Fully funding our emergency services is essential. I wrote a column a few months back in response to the current Mayor’s attempts to raise taxes. I explained that I would veto any effort to raise taxes until we can first demonstrate that we have saved every dime we can. The Urbana Wins team plans to eliminate more than $500,000 in government waste by modernizing systems, lowering healthcare costs, and eliminating unnecessary government positions. That way, this money can be put to better use for things like our first responders.
The U.S. Census Bureau, as of 2017, states that Urbana has a 20.5% poverty rate (that’s nearly doubled since the year 2000 and is about 2,250 people) and the worst median household income of 10 area communities. 53% of our students (about 1,160 kids) are classified as disadvantaged by the Ohio Department of Education. Addressing these issues must be our highest priority. That’s why our team has detailed our entire plan at UrbanaWins.com
I grew up in Urbana on my family's farm and believe there is a bright future ahead for us if we own the problems we are facing and put forward real solutions.

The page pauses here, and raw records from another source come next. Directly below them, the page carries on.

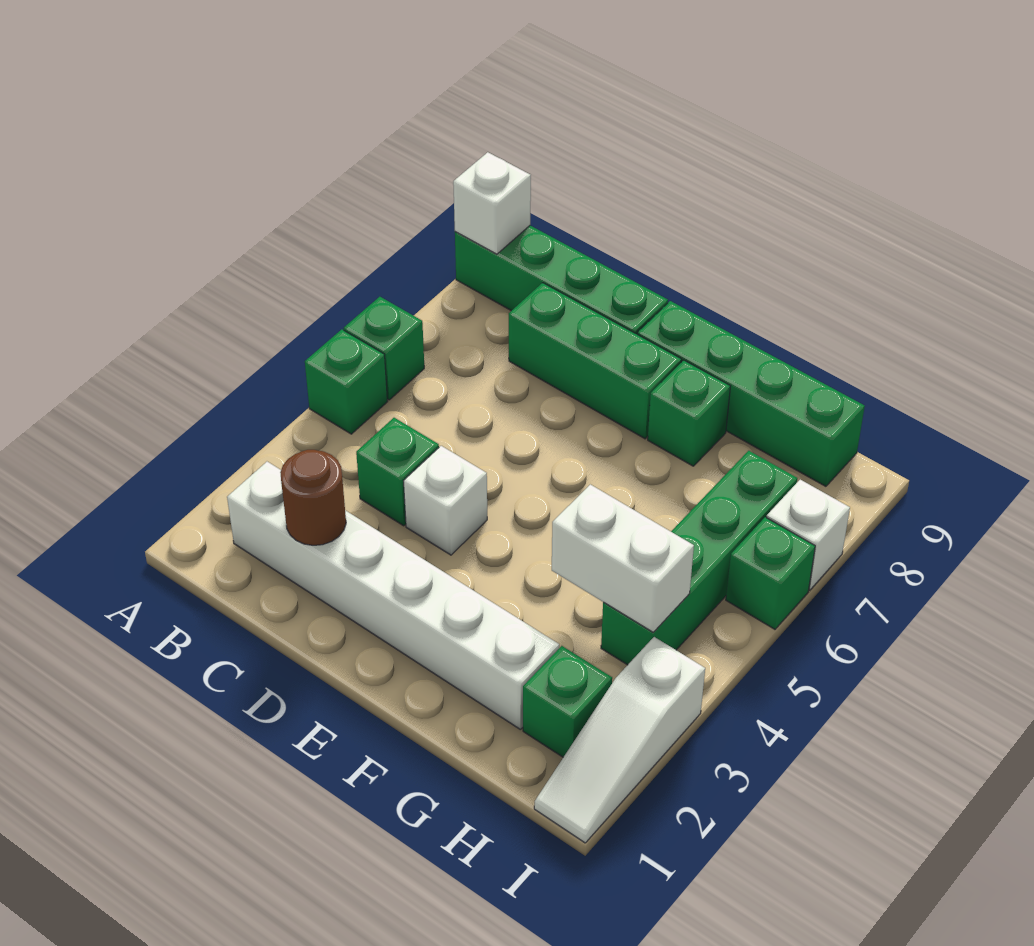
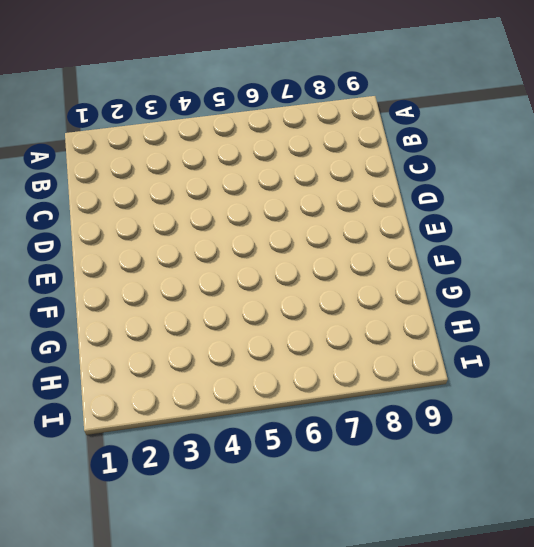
none -> green brick A5 level 1
none -> green brick A6 level 1
none -> green brick A9:D9 level 1

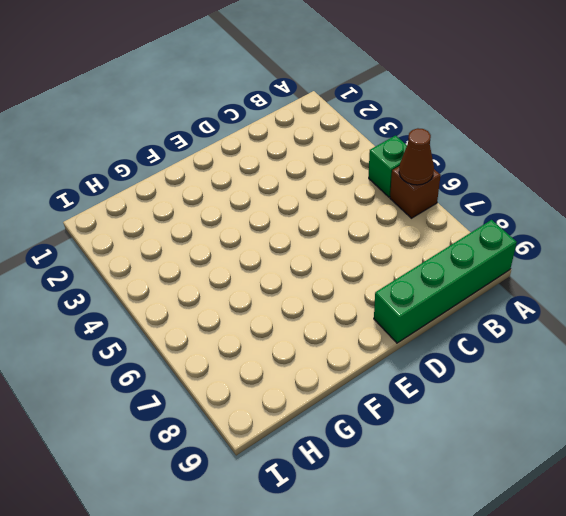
brown brick A6 level 1 -> green brick A6 level 1
brown cone A6 level 2 -> none
none -> white brick B2:G2 level 1
none -> green brick C4 level 1
none -> green brick C8:E8 level 1

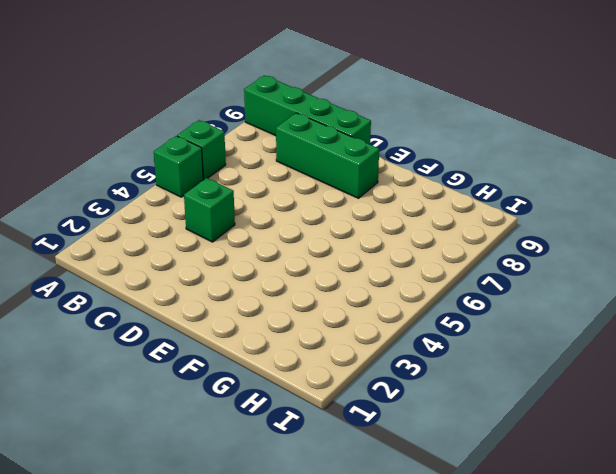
none -> white brick B2:G2 level 1
none -> white brick D4 level 1
none -> green brick E9:H9 level 1

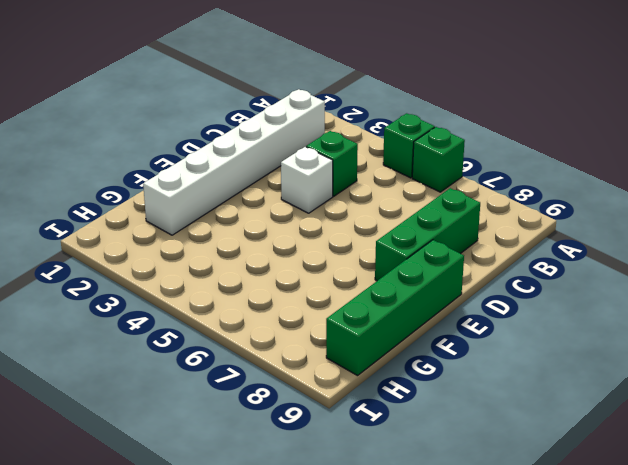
none -> green brick A9:D9 level 1
none -> green brick F8 level 1
none -> green brick H2 level 1

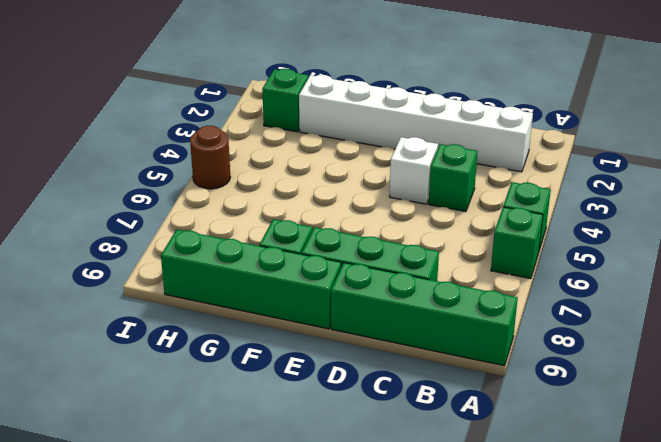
brown round brick I5 level 1 -> brown round brick C2 level 2
none -> green brick H4:H7 level 1
none -> white slope I1:I3 level 1 top 3
none -> green brick I6 level 1

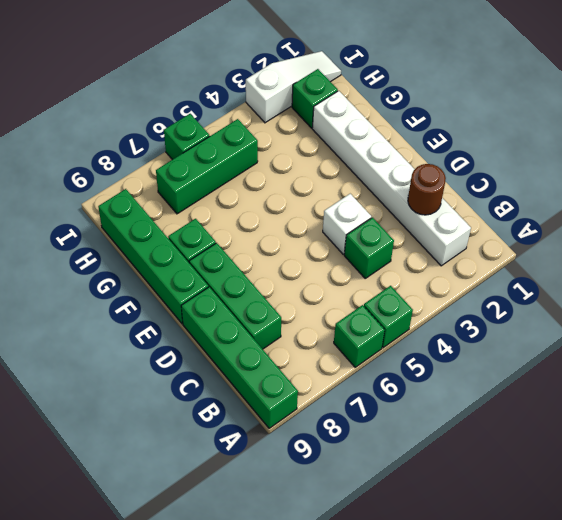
green brick H5:H7 level 1 -> green brick H4:H7 level 1
none -> white brick I7 level 1
none -> white brick A9 level 2
none -> white brick G4:H4 level 2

I graduated from UHS and attended Xavier University before pursuing my own business, TrueChat. Today, TrueChat is a national organization with clients like the Committee for Economic Development in D.C.

I’ve had the opportunity to meet many great advisers with years of government experience like Jon Huntsman, Ambassador to Russia and former Governor of Utah, and Steve Odland, the previous CEO of both Office Depot and Auto Zone.

In addition, I have spent more than 5,000 hours studying government and politics. I also served the bipartisan non-profit No Labels as the State Director of Ohio. I was a Field Organizer for Republican and Democratic candidates. Currently, I am serving on Urbana’s Charter Review Committee.